What the task asks:
For the data below, retype word for word the lines from the one containing "the yellow toy car at [279,908]: 1.17" through the one containing "officer in desert digital camouflage, 2.14"; drop the pictures.

[Stored data entries]
▽
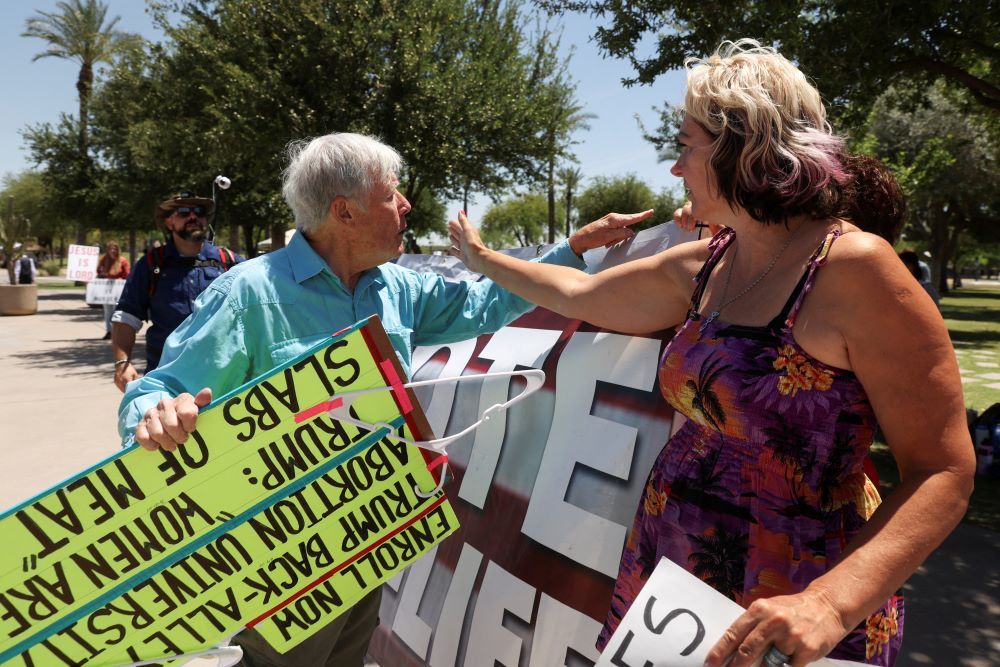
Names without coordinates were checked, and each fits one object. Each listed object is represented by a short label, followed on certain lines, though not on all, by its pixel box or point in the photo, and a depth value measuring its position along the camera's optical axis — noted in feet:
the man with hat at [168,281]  16.06
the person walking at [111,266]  49.14
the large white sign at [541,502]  7.19
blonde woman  4.08
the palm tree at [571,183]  137.69
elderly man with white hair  6.39
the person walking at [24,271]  77.41
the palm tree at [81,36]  102.27
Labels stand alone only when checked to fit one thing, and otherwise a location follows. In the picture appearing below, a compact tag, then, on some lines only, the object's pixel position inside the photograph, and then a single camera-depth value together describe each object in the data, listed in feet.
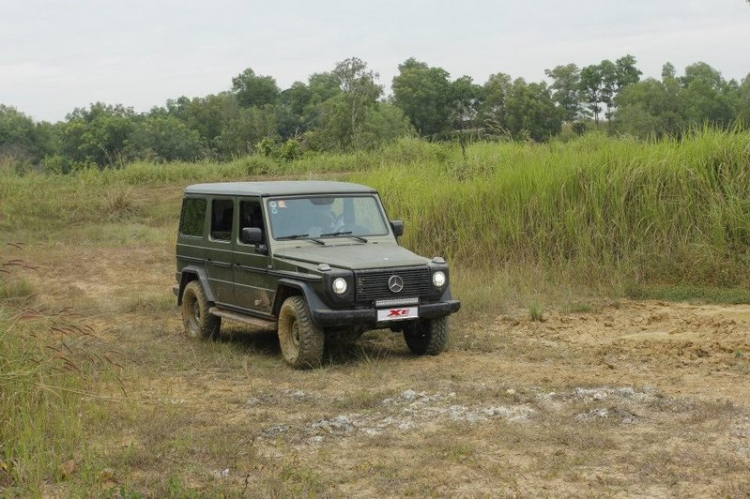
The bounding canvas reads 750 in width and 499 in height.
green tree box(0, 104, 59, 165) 194.29
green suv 31.04
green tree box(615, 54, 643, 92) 235.61
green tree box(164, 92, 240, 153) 233.35
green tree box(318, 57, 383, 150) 112.88
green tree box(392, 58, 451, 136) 181.06
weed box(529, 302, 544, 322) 39.01
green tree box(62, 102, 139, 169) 185.57
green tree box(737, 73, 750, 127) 158.01
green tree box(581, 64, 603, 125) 219.61
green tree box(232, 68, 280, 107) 274.36
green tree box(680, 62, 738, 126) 182.29
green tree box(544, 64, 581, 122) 210.28
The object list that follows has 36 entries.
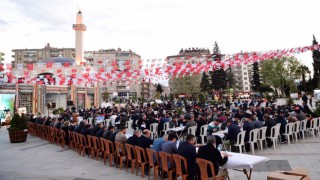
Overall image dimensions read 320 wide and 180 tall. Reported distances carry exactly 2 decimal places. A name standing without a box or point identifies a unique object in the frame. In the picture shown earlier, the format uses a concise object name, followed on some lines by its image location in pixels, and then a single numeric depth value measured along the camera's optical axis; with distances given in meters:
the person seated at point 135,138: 7.75
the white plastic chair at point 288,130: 10.71
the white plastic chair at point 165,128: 12.95
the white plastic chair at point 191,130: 11.32
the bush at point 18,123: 14.31
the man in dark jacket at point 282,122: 10.90
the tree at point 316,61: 61.52
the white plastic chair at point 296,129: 11.16
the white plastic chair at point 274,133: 10.17
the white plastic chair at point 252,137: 9.38
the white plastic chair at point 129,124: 16.73
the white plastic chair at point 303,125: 11.70
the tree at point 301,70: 55.35
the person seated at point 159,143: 6.98
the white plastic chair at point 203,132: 11.38
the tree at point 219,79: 67.81
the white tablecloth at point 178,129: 11.84
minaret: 50.91
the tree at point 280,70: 55.03
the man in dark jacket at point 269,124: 10.31
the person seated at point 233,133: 9.12
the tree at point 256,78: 70.86
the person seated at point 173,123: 12.98
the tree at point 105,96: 70.50
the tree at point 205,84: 72.63
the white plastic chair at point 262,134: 9.84
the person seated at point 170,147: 6.41
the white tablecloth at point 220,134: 9.16
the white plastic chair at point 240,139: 9.10
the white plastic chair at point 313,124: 12.16
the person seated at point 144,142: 7.37
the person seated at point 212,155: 5.39
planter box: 14.38
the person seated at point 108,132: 9.30
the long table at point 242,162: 5.46
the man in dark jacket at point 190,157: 5.70
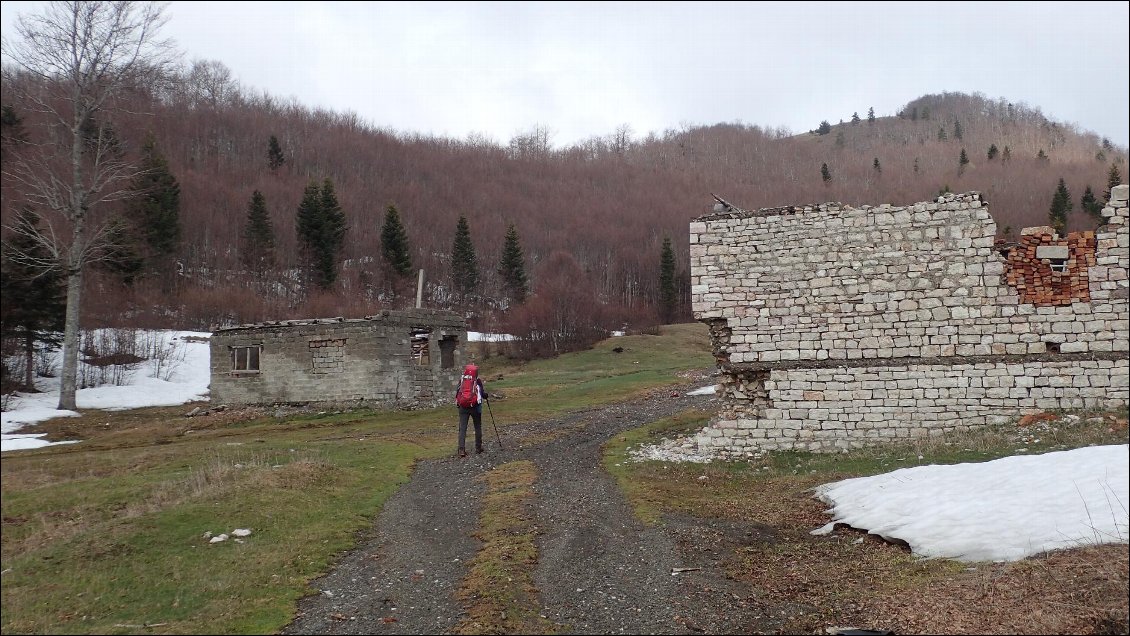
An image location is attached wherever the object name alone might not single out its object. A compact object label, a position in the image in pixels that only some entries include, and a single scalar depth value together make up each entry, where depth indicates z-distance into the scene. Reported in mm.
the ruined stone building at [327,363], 21891
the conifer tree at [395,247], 63312
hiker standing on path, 13656
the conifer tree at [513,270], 70250
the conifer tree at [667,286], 68750
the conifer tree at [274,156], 91688
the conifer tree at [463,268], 72625
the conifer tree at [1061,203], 52188
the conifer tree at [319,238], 61438
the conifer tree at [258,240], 60250
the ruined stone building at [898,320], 11492
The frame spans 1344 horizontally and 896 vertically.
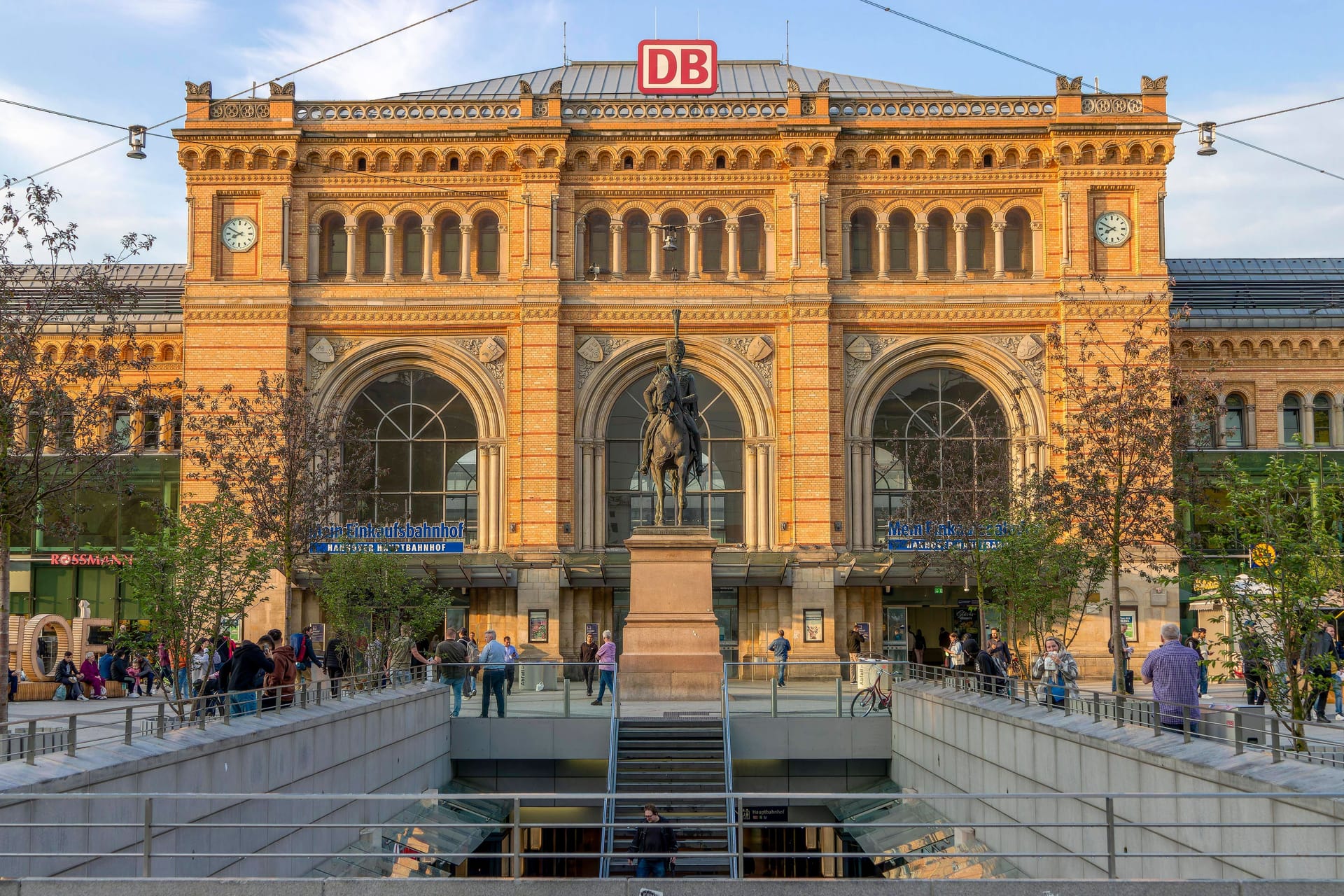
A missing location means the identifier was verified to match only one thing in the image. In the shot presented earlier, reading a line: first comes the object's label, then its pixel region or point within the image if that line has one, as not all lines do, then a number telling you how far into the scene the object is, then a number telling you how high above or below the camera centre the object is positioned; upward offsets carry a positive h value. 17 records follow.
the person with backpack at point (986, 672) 23.11 -1.77
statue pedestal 28.77 -0.74
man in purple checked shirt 15.84 -1.15
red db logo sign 44.66 +14.62
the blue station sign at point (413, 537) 42.69 +0.83
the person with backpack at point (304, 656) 27.94 -1.66
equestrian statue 30.03 +2.65
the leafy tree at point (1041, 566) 29.36 -0.02
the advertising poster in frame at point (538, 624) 42.28 -1.61
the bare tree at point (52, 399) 18.69 +2.14
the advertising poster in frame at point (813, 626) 42.44 -1.69
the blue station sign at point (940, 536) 35.72 +0.72
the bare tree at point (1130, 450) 27.55 +2.11
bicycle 27.69 -2.44
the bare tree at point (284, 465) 31.17 +2.20
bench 36.09 -2.92
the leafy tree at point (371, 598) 32.38 -0.70
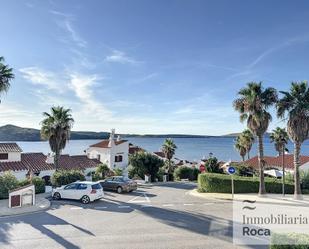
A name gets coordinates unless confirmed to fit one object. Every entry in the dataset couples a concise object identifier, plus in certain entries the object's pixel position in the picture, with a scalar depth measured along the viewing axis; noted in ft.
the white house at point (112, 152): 140.96
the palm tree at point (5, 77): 66.92
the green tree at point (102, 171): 103.14
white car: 58.56
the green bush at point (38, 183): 68.01
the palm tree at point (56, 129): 84.15
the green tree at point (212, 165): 113.77
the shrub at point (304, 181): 73.93
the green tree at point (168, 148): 145.26
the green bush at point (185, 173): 132.05
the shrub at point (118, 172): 113.88
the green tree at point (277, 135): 131.93
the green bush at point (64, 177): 75.87
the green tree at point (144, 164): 116.66
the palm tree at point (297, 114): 63.80
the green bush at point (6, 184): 61.38
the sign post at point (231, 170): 60.20
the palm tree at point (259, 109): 66.81
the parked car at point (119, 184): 73.38
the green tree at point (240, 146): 151.93
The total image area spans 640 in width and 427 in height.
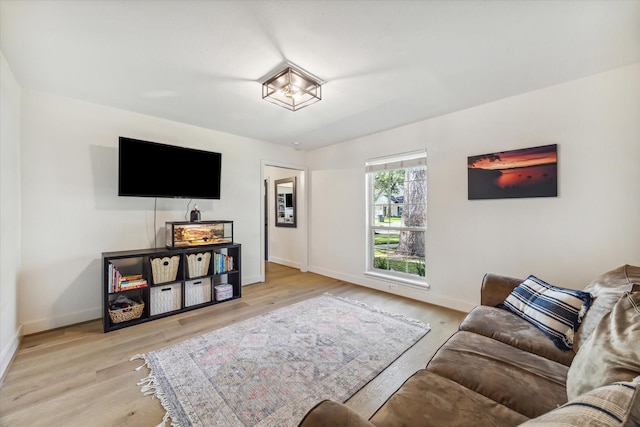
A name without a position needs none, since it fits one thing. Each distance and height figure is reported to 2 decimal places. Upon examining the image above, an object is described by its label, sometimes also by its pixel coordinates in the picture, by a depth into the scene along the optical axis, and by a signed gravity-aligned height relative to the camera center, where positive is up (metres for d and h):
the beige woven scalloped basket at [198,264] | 3.21 -0.65
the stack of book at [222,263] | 3.44 -0.69
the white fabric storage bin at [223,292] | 3.42 -1.07
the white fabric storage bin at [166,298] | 2.91 -1.00
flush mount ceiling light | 2.20 +1.20
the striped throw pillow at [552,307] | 1.53 -0.63
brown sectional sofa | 0.60 -0.78
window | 3.61 -0.05
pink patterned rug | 1.58 -1.20
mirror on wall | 5.52 +0.26
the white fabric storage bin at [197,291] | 3.16 -1.00
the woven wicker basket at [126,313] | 2.64 -1.06
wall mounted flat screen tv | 2.86 +0.53
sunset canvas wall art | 2.53 +0.43
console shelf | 2.67 -0.80
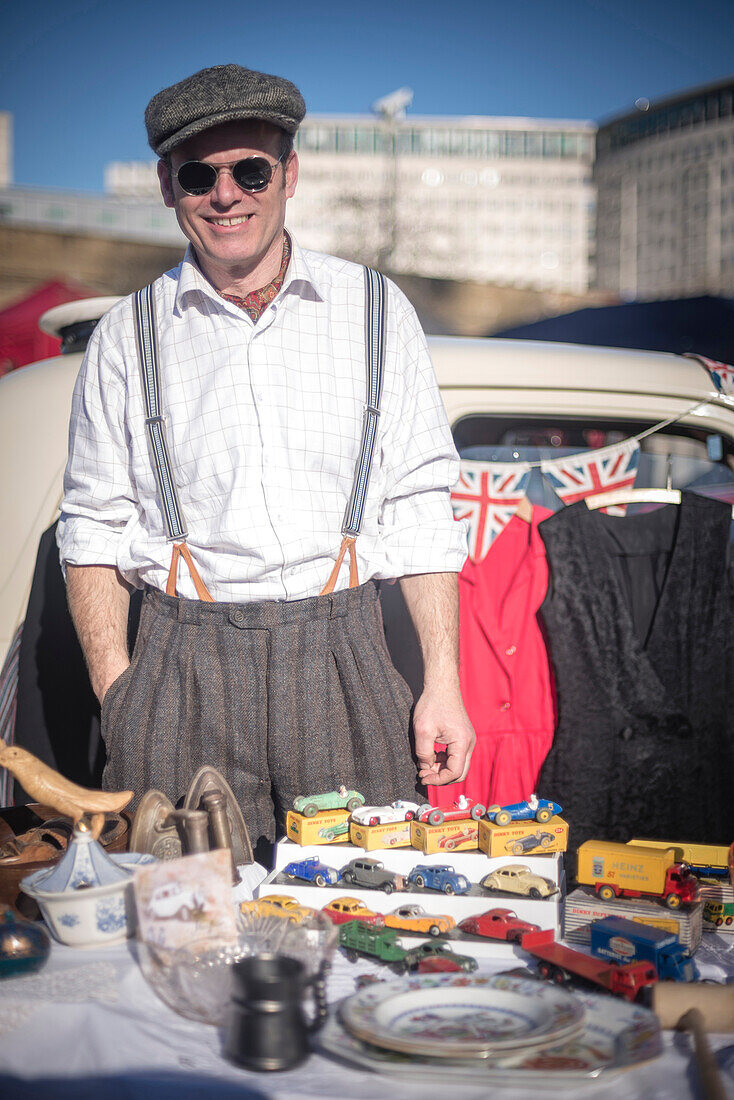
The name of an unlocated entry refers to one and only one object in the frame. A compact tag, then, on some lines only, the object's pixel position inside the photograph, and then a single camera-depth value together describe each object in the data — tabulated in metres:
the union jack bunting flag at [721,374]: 2.98
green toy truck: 1.17
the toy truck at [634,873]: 1.29
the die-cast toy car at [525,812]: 1.38
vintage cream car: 2.68
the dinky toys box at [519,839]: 1.35
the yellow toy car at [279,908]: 1.17
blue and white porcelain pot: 1.20
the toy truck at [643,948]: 1.15
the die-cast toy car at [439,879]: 1.30
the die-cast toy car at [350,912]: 1.26
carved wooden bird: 1.30
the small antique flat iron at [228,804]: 1.39
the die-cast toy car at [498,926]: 1.21
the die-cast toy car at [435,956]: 1.13
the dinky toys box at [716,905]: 1.33
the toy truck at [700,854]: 1.37
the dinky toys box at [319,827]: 1.43
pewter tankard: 0.93
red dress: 2.74
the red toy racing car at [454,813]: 1.40
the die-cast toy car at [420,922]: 1.23
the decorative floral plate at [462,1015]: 0.92
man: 1.83
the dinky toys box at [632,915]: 1.23
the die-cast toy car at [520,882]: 1.29
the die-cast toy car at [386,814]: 1.40
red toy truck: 1.09
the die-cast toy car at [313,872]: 1.35
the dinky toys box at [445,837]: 1.37
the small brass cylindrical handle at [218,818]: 1.33
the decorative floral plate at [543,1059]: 0.89
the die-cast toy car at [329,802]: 1.46
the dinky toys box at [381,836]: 1.39
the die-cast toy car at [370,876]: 1.31
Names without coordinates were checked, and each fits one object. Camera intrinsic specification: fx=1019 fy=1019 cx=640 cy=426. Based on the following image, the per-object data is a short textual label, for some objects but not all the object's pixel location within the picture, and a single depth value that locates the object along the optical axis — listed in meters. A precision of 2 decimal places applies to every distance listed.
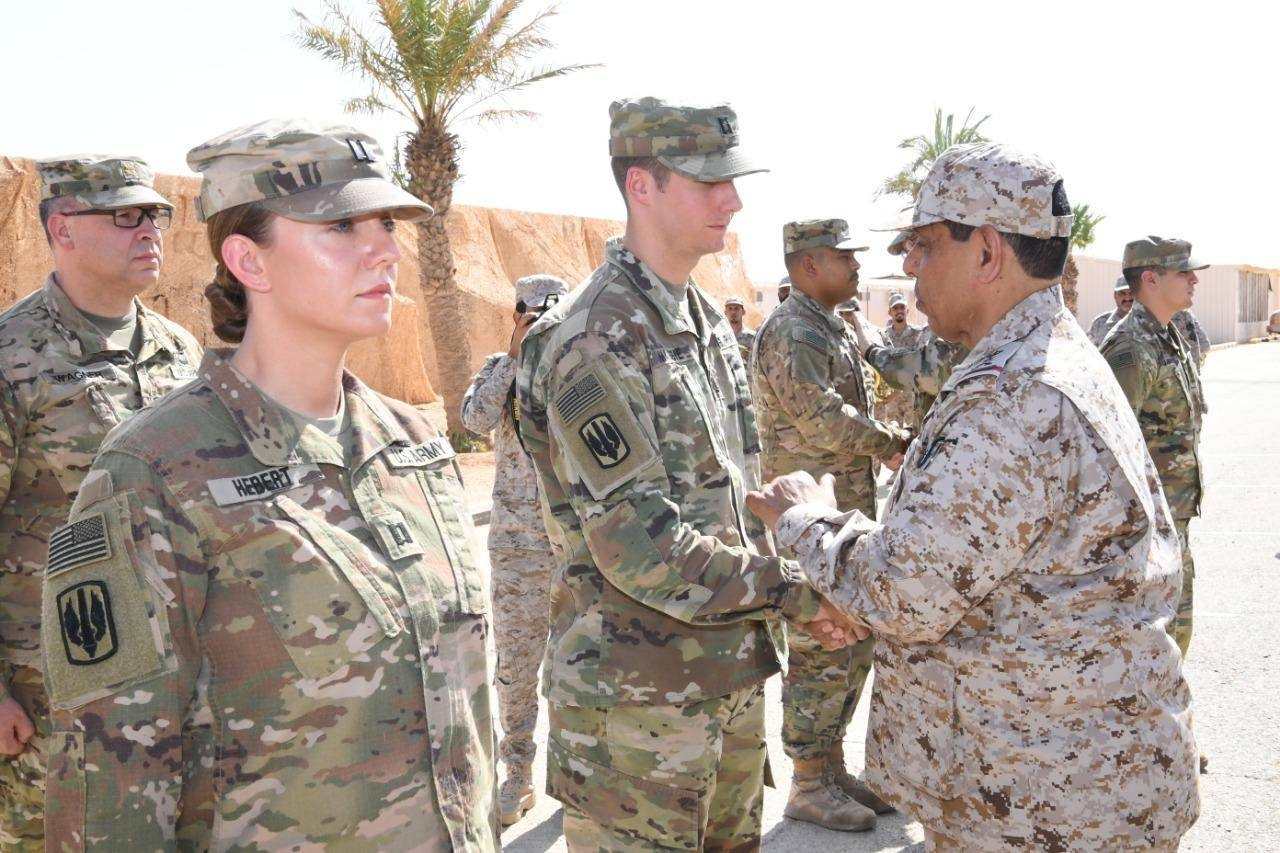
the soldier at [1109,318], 7.54
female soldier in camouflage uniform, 1.48
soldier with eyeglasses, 3.12
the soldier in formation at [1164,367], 5.19
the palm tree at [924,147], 25.69
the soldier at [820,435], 4.25
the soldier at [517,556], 4.35
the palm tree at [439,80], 14.11
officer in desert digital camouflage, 2.14
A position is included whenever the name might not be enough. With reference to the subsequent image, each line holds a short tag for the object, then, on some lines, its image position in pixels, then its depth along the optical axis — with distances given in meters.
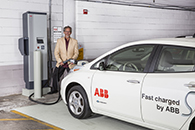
△
Answer box:
the yellow toy car at [279,908]: 1.17
blue and white porcelain pot: 1.20
the toy truck at [643,948]: 1.15
the die-cast toy car at [439,879]: 1.30
the die-cast toy car at [350,912]: 1.26
carved wooden bird: 1.30
the small antique flat iron at [228,804]: 1.39
the die-cast toy car at [498,926]: 1.21
the die-cast toy car at [435,956]: 1.13
the dinky toys box at [716,905]: 1.33
the toy truck at [700,854]: 1.37
the dinky toys box at [319,827]: 1.43
pewter tankard: 0.93
red dress: 2.74
the red toy racing car at [454,813]: 1.40
the die-cast toy car at [420,922]: 1.23
the decorative floral plate at [462,1015]: 0.92
man: 1.83
the dinky toys box at [632,915]: 1.23
the die-cast toy car at [520,882]: 1.29
the die-cast toy car at [386,814]: 1.40
red toy truck: 1.09
the die-cast toy car at [313,872]: 1.35
the dinky toys box at [445,837]: 1.37
the small brass cylindrical handle at [218,818]: 1.33
the decorative floral plate at [543,1059]: 0.89
the die-cast toy car at [329,802]: 1.46
the dinky toys box at [381,836]: 1.39
the die-cast toy car at [370,876]: 1.31
Names without coordinates were checked, and each fits one object. Camera intrinsic specification: fx=1019 fy=1019 cx=640 cy=426. Based on the following image, the per-object data is a short textual label, for some objects but not all the object's pixel location within the picture, and a single depth value that locates the object along the optical axis — listed in meters. A precision of 2 decimal places applies to every distance listed.
the soldier at [1109,318], 7.54
female soldier in camouflage uniform, 1.48
soldier with eyeglasses, 3.12
the soldier in formation at [1164,367], 5.19
the palm tree at [924,147], 25.69
the soldier at [820,435], 4.25
the soldier at [517,556], 4.35
the palm tree at [439,80], 14.11
officer in desert digital camouflage, 2.14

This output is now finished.